The comic below captures that very real author experience: every time we felt “finally, this version is stable,” a new model release arrived and politely informed us that stability is a temporary concept.

Instead of treating this as a disaster, we used it as a design principle. Keep the foundations (text, network, numeric methods), integrate new AI workflows where they are genuinely useful, and make responsible use explicit at every step.

Figure. A comic-style reflection of how this book evolved alongside rapid AI changes (generated with Gemini, based on the authors’ storyline).

Data and reproducibility note

This book is designed to be reproducible with openly available project files and datasets. Most executable chapter workflows use data stored in the repository under data/, so readers can run analyses locally without relying on hidden inputs.

Some snippets are intentionally included as illustrative templates (for example, showing a generic data-loading or network-construction pattern). These are pedagogical examples and are not part of the core executed analysis chain.

For a formal data-availability and reproducibility statement, see Chapter 11.

Funding and source acknowledgment

Selected chapters in this book include materials adapted from resources developed as part of the Learning Analytics in STEM Education Research (LASER) Institute. The LASER Institute was supported by the National Science Foundation and contributed to the development of instructional materials, examples, and research-based approaches that informed portions of this work.

We gratefully acknowledge the National Science Foundation’s support for the LASER Institute and the contributions of the LASER Institute leadership team, instructors, scholars, and broader community. Any opinions, findings, conclusions, or recommendations expressed in this book are those of the authors and do not necessarily reflect the views of the National Science Foundation.

To learn more about the LASER Institute, visit https://fi.ncsu.edu/projects/laser-institute.

Who is this book for?

This book will be beginner-friendly but not for the absolute beginner. We will dedicate the initial chapters to take you to resources that will help you get started. But, to make sense of this book, you should have basic research design knowledge, basic statistical knowledge, and a basic understanding of R and RStudio. At the same time, this book will not be for experts or expertise. There are already many great resources that delve into the topics that we cover (e.g., Silge’s book on using text data for machine learning).

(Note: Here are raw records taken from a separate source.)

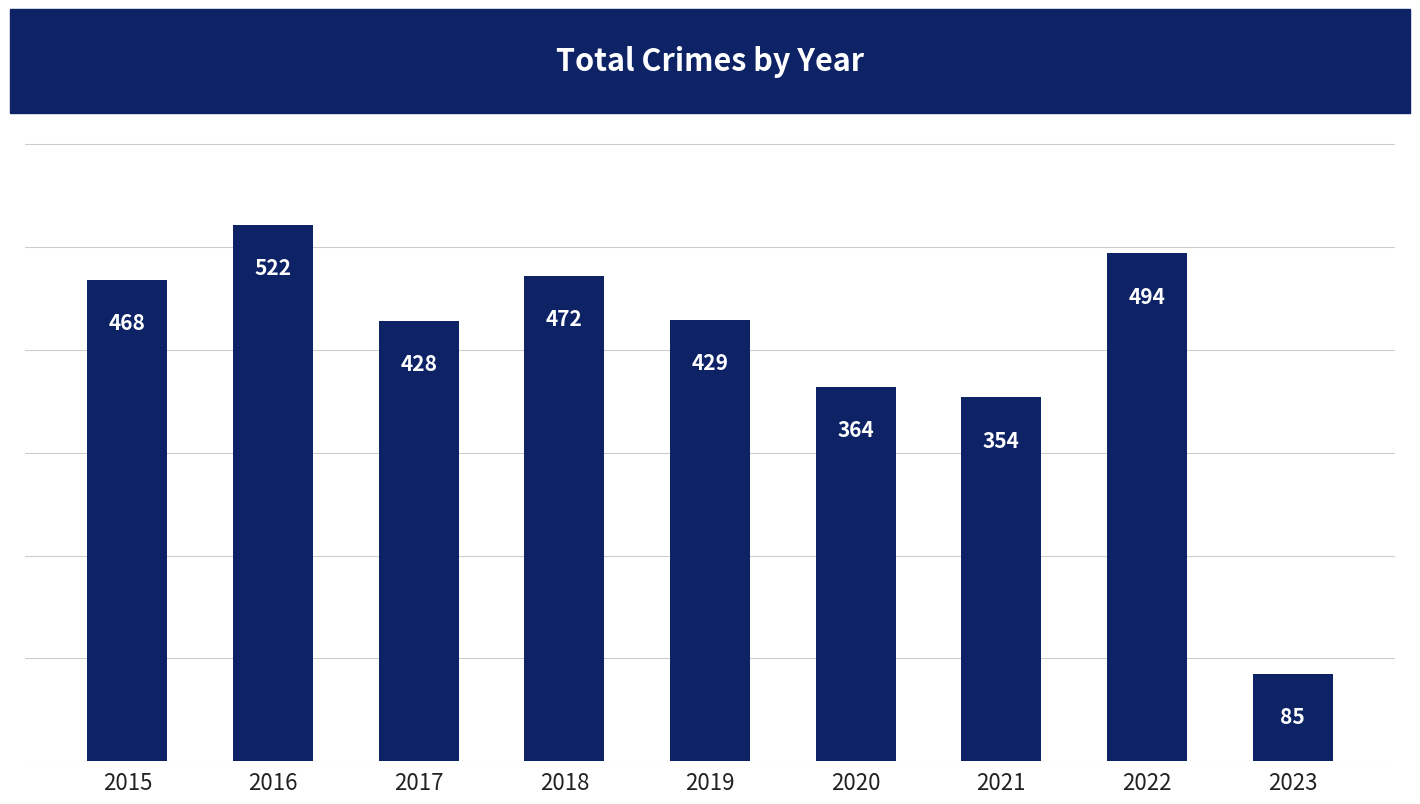

Which has a higher value, 2022 or 2016?

2016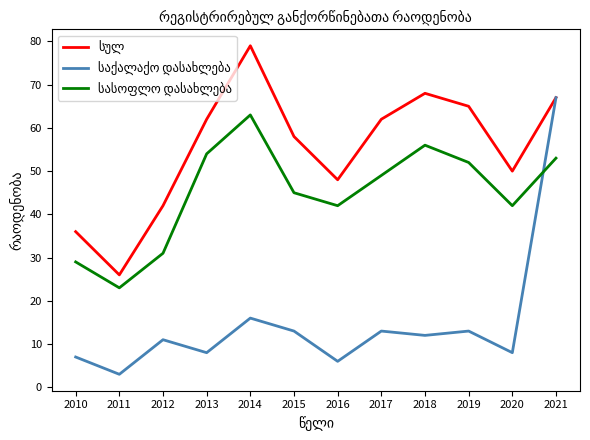

What is the total value across all series at 2016?

96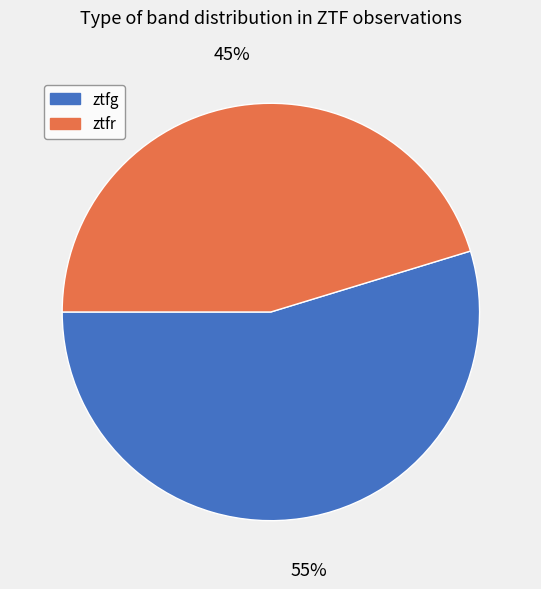

What is the ratio of the value at ztfg to the value at ztfr?

1.2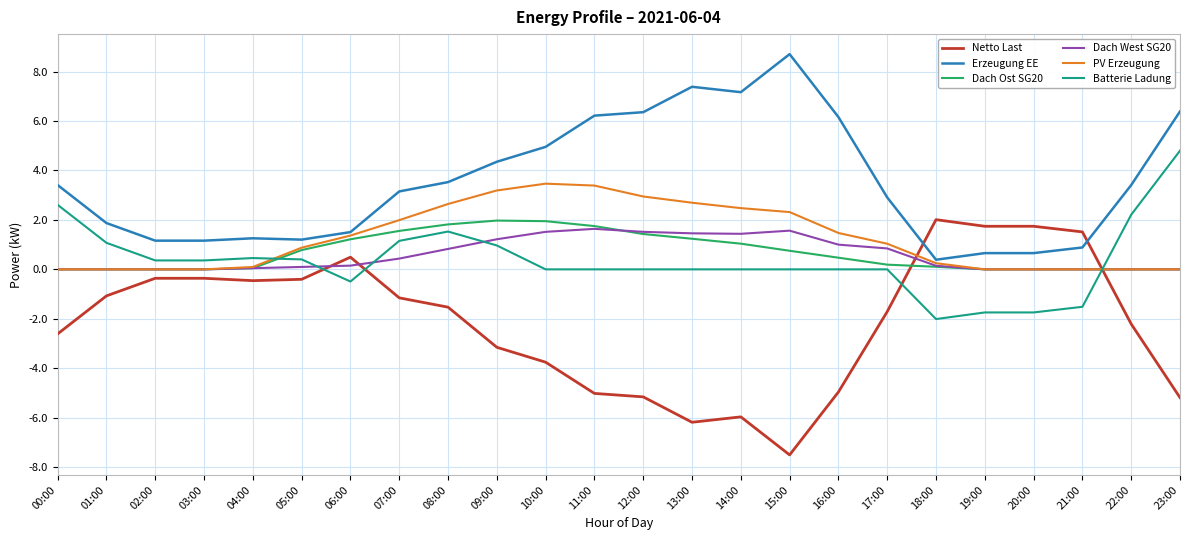

True or false: PV Erzeugung has a value of 0.2 at 18:00.

True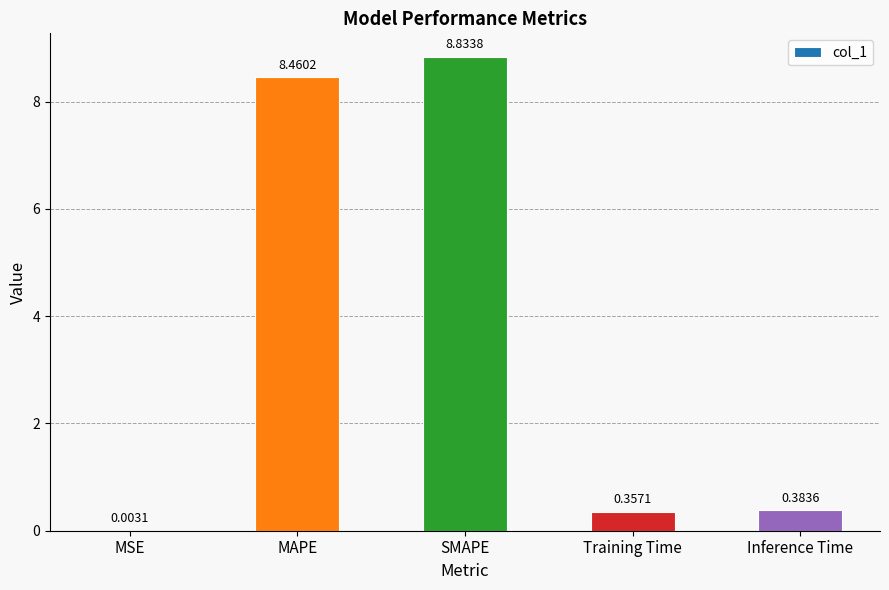

What is the change in value from MAPE to Training Time?

-8.1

We imagine that this book can become a part of doctoral coursework for future researchers, opening the doors for new ways to look at the world for research and data. Likewise, senior and junior academics/researchers would benefit greatly from this book to help them expand their research agendas.

For researchers like ourselves, we think this book can serve as a fun summer reading to rejuvenate and get excited about new research. At the same time, we also envision this book as a guidebook to keep on the side and frequently refer to, as researchers write up their work using these new methods.

This book will provide new ways to look at the world and formulate RQs. It will guide through the research process for each new method (including, friendly data organization tips, template for writing up and sharing this. We hope that you join us in this journey and this work will help open up new doors/embark on a journey of using computational research methods.

Organization of the Book

The book is organized around four sections. Within these sections, there are specific chapters, which serve as field guide “entries” or “cases”. While the section overviews (the first chapter within each section) introduce the techniques or methodologies used in the rest of the section’s chapters, the chapters are intended to address a specific, narrow case, where we provide a sample write-up for researchers in writing their research questions, methods, results (and discussions) sections based on the analyses.